One of the major reasons for Kimbrel’s struggles that he and the Cubs identified last season was with his mechanics. Kimbrel self-admittedly fell into bad habits with his delivery, leading to his rough start where he allowed seven earned runs over his first four appearances.
After his demotion from the closer’s role, Kimbrel found himself and allowed only one run the rest of the season and returned to being one of the best relievers in the majors with a 0.00 ERA, 13 strikeouts and no walks in eight appearances in September.
”Sometimes when you do struggle, you learn a lot about yourself,” manager David Ross said. ”I think last year was Craig learning a lot about himself.”
During last season’s struggles and early this spring, Kimbrel’s fastball has leaked out over the plate resembling more of a two-seam fastball and not a true four-seam fastball. When Kimbrel’s fastball is at its best, it rises in the zone with late life. In his most recent outing, it did just that, touching 98 mph on the gun in the process.

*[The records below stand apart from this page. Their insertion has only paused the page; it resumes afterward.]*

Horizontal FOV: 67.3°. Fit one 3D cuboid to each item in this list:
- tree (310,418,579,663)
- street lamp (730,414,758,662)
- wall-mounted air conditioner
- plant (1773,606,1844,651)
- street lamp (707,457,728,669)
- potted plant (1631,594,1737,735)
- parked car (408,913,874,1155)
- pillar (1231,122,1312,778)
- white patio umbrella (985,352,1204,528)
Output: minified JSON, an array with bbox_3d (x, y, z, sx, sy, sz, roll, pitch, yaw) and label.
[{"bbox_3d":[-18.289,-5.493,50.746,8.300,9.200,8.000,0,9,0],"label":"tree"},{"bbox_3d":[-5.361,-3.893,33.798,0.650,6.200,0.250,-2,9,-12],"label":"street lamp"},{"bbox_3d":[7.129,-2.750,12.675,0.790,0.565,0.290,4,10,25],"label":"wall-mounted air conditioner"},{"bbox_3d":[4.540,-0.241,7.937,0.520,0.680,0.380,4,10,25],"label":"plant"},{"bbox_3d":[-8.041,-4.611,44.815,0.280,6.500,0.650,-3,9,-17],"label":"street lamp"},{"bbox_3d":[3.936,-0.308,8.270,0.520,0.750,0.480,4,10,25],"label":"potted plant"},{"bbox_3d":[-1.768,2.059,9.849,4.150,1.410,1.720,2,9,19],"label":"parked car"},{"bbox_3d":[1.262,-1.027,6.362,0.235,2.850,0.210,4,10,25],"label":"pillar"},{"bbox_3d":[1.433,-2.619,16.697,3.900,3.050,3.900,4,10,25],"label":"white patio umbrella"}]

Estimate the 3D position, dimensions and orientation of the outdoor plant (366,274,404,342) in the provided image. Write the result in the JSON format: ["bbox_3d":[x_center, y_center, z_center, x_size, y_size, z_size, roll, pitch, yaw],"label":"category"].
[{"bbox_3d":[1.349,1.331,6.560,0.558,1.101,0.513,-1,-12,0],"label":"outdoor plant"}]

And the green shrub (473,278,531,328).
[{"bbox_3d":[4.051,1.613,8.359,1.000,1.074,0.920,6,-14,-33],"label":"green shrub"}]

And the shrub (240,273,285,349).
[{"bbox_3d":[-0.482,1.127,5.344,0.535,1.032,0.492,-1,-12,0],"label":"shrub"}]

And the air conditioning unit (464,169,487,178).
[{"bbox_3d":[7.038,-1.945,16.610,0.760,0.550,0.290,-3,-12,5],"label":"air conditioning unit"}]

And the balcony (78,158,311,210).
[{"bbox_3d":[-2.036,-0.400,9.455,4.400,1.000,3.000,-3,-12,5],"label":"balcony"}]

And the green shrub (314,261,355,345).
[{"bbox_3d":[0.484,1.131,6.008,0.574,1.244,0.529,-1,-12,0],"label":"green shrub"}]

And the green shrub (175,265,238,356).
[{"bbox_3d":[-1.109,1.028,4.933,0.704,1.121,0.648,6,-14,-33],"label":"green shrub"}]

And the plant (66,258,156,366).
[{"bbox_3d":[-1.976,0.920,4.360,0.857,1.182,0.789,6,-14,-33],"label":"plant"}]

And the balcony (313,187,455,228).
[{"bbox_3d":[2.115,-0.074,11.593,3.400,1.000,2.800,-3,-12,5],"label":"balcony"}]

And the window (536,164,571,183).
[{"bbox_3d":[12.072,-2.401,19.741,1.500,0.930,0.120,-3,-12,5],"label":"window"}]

“When you’re trying to throw a four-seam, it’s not good to throw a two-seam,” Kimbrel said with a smile. “It’s just all about it’s all about angles. It’s all about angles and getting the hand and everything in the position it needs to be. If you don’t land and fire your hips at the right time, there’s so many things within mechanics and everyone’s different. But personally, it’s just getting my hand staying over the rubber and not trying to rush down the mound and throw it by the guy before I even hit the ground. It’s the little things.”